One of my favorite works at the Bukhara Biennial was Intimate Conversations, by the Indian artist and dancer Shakuntala Kulkarni in collaboration with artisans and dancers from Uzbekistan and India. Kulkarni projected the bodies of female dancers onto the walls of a tiny room in a caravanserai, a space that one or two merchants would have shared while passing through the city. The foot-tall apparitions leaped from one wall to the next, like ghosts insisting on telling their stories. During a performance with musicians from the Bukhara Philharmonic, Kulkarni and her fellow dancers were nearly interrupted by the small child of one of the musicians, who wandered onto the performance floor, drawn instinctively to his father.

Then a drone buzzed overhead; the spectacle had to be recorded. The grandiose promotional video that was released a couple of days later flashed from one ravishing installation to another, all the biennial’s art and all of old Bukhara serving as a backdrop for the beautiful Saida Mirziyoyeva, with her glossy onyx bob and long white dress draped with jewels. As I watched the video, I wondered what all this beauty meant. Was it a PR strategy? Capital? An ornament of power? Might art still be a means of liberation or of transcendence?
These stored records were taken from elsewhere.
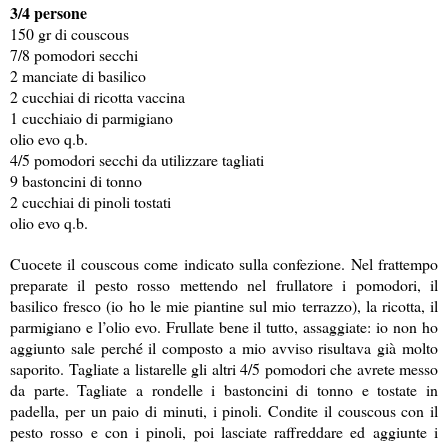
3/4 persone
150 gr di couscous
7/8 pomodori secchi
2 manciate di basilico
2 cucchiai di ricotta vaccina
1 cucchiaio di parmigiano
olio evo q.b.
4/5 pomodori secchi da utilizzare tagliati
9 bastoncini di tonno
2 cucchiai di pinoli tostati
olio evo q.b.
Cuocete il couscous come indicato sulla confezione. Nel frattempo
preparate il pesto rosso mettendo nel frullatore i pomodori, il
basilico fresco (io ho le mie piantine sul mio terrazzo), la ricotta, il
parmigiano e l’olio evo. Frullate bene il tutto, assaggiate: io non ho
aggiunto sale perché il composto a mio avviso risultava già molto
saporito. Tagliate a listarelle gli altri 4/5 pomodori che avrete messo
da parte. Tagliate a rondelle i bastoncini di tonno e tostate in
padella, per un paio di minuti, i pinoli. Condite il couscous con il
pesto rosso e con i pinoli, poi lasciate raffreddare ed aggiunte i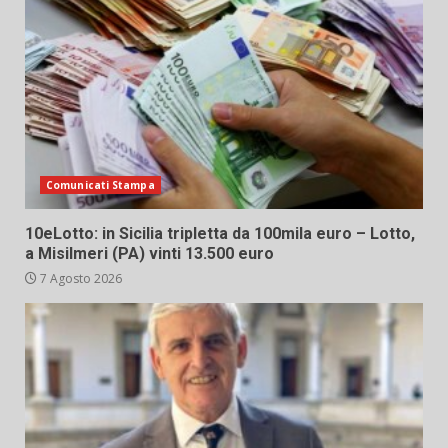
Comunicati Stampa
10eLotto: in Sicilia tripletta da 100mila euro – Lotto,
a Misilmeri (PA) vinti 13.500 euro
7 Agosto 2026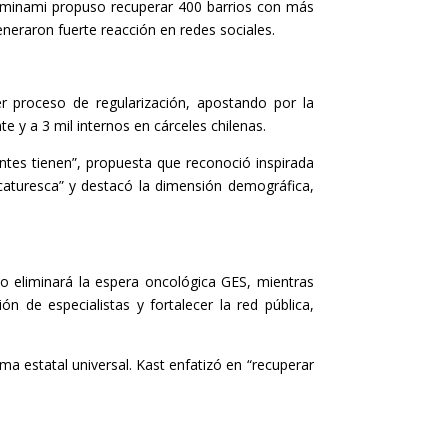
z-Ominami propuso recuperar 400 barrios con más
generaron fuerte reacción en redes sociales.
ier proceso de regularización, apostando por la
e y a 3 mil internos en cárceles chilenas.
tes tienen”, propuesta que reconoció inspirada
icaturesca” y destacó la dimensión demográfica,
ño eliminará la espera oncológica GES, mientras
n de especialistas y fortalecer la red pública,
a estatal universal. Kast enfatizó en “recuperar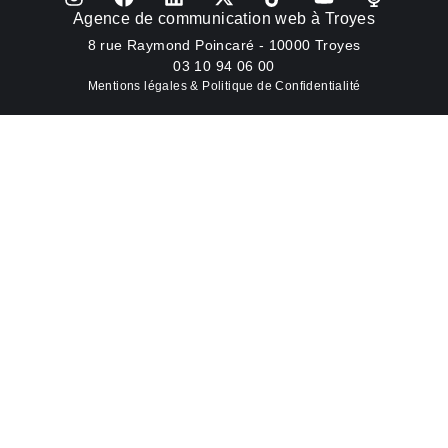
Agence de communication web à Troyes
8 rue Raymond Poincaré - 10000 Troyes
03 10 94 06 00
Mentions légales & Politique de Confidentialité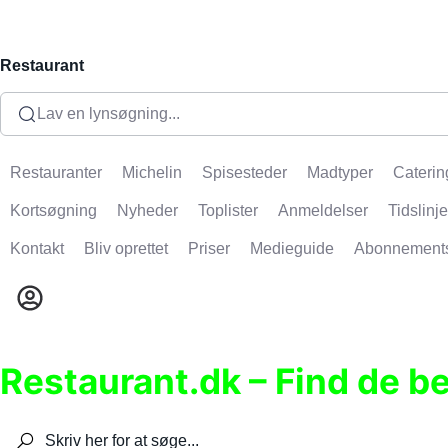
Restaurant
Lav en lynsøgning...
Restauranter
Michelin
Spisesteder
Madtyper
Caterin
Kortsøgning
Nyheder
Toplister
Anmeldelser
Tidslinje
Kontakt
Bliv oprettet
Priser
Medieguide
Abonnement
Restaurant.dk – Find de b
Søg efter restauranter, spisesteder, caféer, bare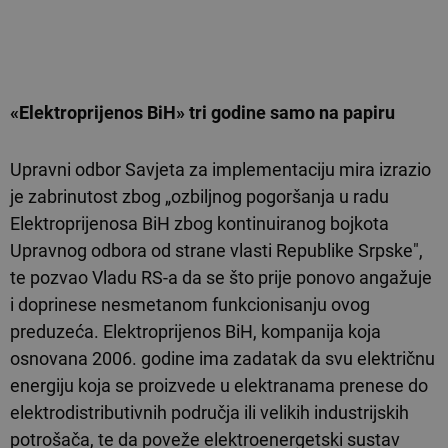
«Elektroprijenos BiH» tri godine samo na papiru
Upravni odbor Savjeta za implementaciju mira izrazio
je zabrinutost zbog „ozbiljnog pogoršanja u radu
Elektroprijenosa BiH zbog kontinuiranog bojkota
Upravnog odbora od strane vlasti Republike Srpske",
te pozvao Vladu RS-a da se što prije ponovo angažuje
i doprinese nesmetanom funkcionisanju ovog
preduzeća. Elektroprijenos BiH, kompanija koja
osnovana 2006. godine ima zadatak da svu električnu
energiju koja se proizvede u elektranama prenese do
elektrodistributivnih područja ili velikih industrijskih
potrošača, te da poveže elektroenergetski sustav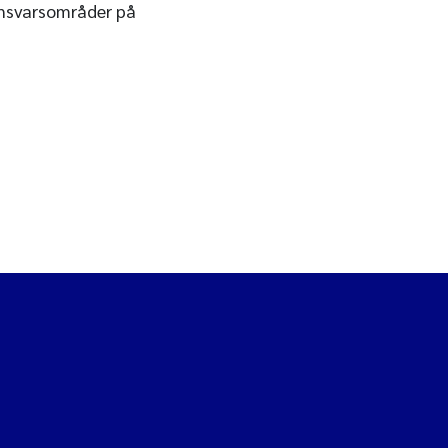
ansvarsområder på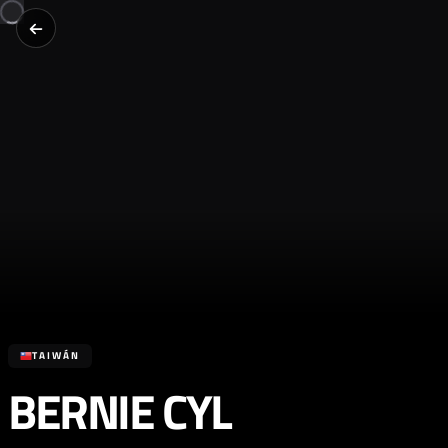
TAIWÁN
BERNIE CYL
No drone could spoil the wordless eloquence of Kulkarni’s performance, whose solemn, graceful movements, influenced by Indian traditional dance, were choreographed by Arundhati Chattopadhyaya. Kulkarni is tall and thin, with the sunken, riveting eyes of a great tragedian, and at seventy-five her body shows no signs of diminished mobility even when seen beside dancers in their teens. She spent almost a year in Uzbekistan with dancers, musicians, and Karakalpak weavers who worked with her long-term collaborators from Assam. This reunion of South and Central Asian craftspeople recalled the deep historical ties between the subcontinent and the steppe; Tamerlane was the great-great-great-grandfather of Babur, founder of the Mughal Empire. The sculptor Antony Gormley described Bukhara to me as “the navel of the Eurasian continent.” It has been a place of exchange for millennia, and indeed this biennial felt like a revival of that tradition.
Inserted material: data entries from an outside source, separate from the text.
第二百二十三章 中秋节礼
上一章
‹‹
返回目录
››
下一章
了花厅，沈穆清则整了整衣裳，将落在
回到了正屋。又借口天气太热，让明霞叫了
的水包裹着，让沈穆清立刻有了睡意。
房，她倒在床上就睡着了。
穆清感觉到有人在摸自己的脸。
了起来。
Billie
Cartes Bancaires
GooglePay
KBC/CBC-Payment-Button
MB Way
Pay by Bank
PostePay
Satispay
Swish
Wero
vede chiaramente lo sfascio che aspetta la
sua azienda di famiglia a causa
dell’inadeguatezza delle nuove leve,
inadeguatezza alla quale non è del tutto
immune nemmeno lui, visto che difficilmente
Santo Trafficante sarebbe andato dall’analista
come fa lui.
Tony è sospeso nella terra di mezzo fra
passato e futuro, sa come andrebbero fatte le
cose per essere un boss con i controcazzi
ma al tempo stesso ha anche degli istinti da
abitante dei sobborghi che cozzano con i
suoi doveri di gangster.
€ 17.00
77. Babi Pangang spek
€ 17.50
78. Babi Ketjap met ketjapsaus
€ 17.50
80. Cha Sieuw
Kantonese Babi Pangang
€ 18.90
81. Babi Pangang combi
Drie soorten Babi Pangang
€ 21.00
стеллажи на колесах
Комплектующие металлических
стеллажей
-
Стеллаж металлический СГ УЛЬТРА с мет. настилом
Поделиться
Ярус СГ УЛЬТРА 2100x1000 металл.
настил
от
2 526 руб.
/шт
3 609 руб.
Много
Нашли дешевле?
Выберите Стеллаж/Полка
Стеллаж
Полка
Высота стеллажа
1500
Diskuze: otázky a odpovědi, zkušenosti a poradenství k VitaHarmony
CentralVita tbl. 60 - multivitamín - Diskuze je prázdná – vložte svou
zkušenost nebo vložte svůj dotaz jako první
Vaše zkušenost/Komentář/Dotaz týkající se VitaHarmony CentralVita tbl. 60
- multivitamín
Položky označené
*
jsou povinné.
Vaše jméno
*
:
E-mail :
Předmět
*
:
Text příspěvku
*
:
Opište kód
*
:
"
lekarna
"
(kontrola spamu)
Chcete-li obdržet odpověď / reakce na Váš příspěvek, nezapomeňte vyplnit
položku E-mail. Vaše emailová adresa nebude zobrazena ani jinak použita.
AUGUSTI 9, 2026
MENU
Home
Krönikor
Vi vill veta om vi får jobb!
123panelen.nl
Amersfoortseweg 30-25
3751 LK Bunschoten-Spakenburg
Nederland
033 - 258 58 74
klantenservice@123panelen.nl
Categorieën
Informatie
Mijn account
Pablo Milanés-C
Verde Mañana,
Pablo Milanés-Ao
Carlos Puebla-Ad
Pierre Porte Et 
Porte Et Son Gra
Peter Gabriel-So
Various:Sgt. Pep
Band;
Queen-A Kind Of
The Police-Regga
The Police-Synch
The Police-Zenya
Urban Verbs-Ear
What do the manifold beauties of the Bukhara Biennial, the work of Ural Tansykbayev, or the lovingly restored Soviet palaces mean for Uzbekistan’s future? Not too long ago, it seemed that an authoritarian or semiauthoritarian country’s entry into the international culture circuit was a way of showing the world that it wasn’t so mean or scary after all, and that it was committed to the ostensibly liberalizing project of globalized culture. In the 2000s and 2010s a new Moscow with cool contemporary art museums, photogenic parks, artfully lit sushi restaurants, and, of course, its very own biennial helped convince foreign visitors, and even many of its own residents, that the bad old world was gone for good, even if the new world was hardly democratic.
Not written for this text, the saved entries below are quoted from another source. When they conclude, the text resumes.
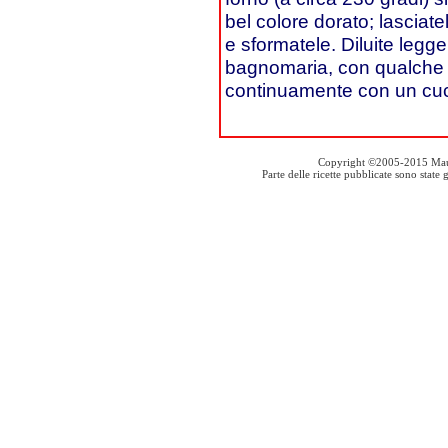
bel colore dorato; lasciate
e sformatele. Diluite leg
bagnomaria, con qualche
continuamente con un cucch
Copyright ©2005-2015 Mauro S
Parte delle ricette pubblicate sono stat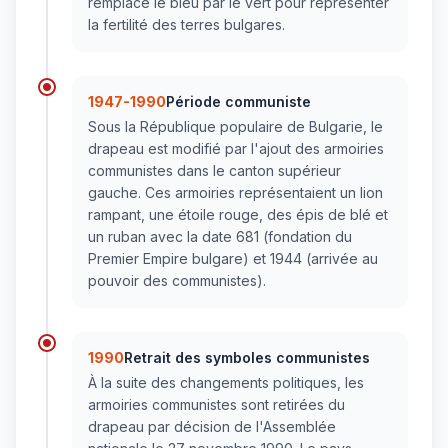
remplace le bleu par le vert pour représenter
la fertilité des terres bulgares.
1947-1990
Période communiste
Sous la République populaire de Bulgarie, le
drapeau est modifié par l'ajout des armoiries
communistes dans le canton supérieur
gauche. Ces armoiries représentaient un lion
rampant, une étoile rouge, des épis de blé et
un ruban avec la date 681 (fondation du
Premier Empire bulgare) et 1944 (arrivée au
pouvoir des communistes).
1990
Retrait des symboles communistes
À la suite des changements politiques, les
armoiries communistes sont retirées du
drapeau par décision de l'Assemblée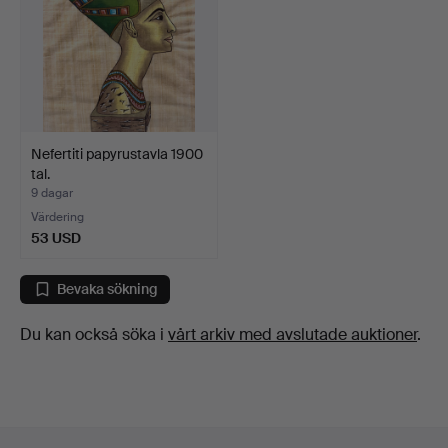
Nefertiti papyrustavla 1900
tal.
9 dagar
Värdering
53 USD
Bevaka sökning
Du kan också söka i
vårt arkiv med avslutade auktioner
.
Sidfotsnavigation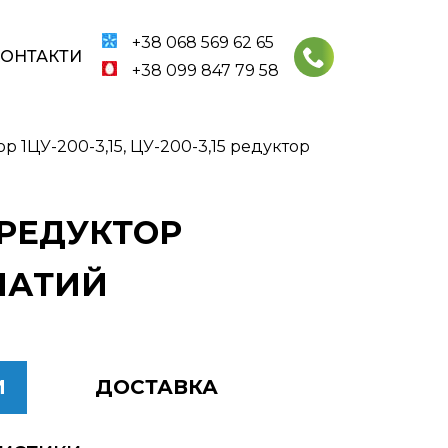
+38 068 569 62 65
КОНТАКТИ
+38 099 847 79 58
р 1ЦУ-200-3,15, ЦУ-200-3,15 редуктор
5 РЕДУКТОР
ЧАТИЙ
И
ДОСТАВКА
But Uzbekistan has launched its cultural project amid a new global order. The US example is no longer aspirational, Europe is in decline, and a trip east, rather than a trip west, looks like the way to the future. From Samarkand’s madrassas to Tashkent’s jewels of Soviet modernism to Ando’s future museum, Uzbekistan’s monuments testify to the aesthetic possibilities of authoritarianism. The country’s citizens (at least those in major cities) have newfound access to global art, to high-speed trains, to clean energy. Uzbekistan doesn’t have free elections or free speech. But it does have a biennial.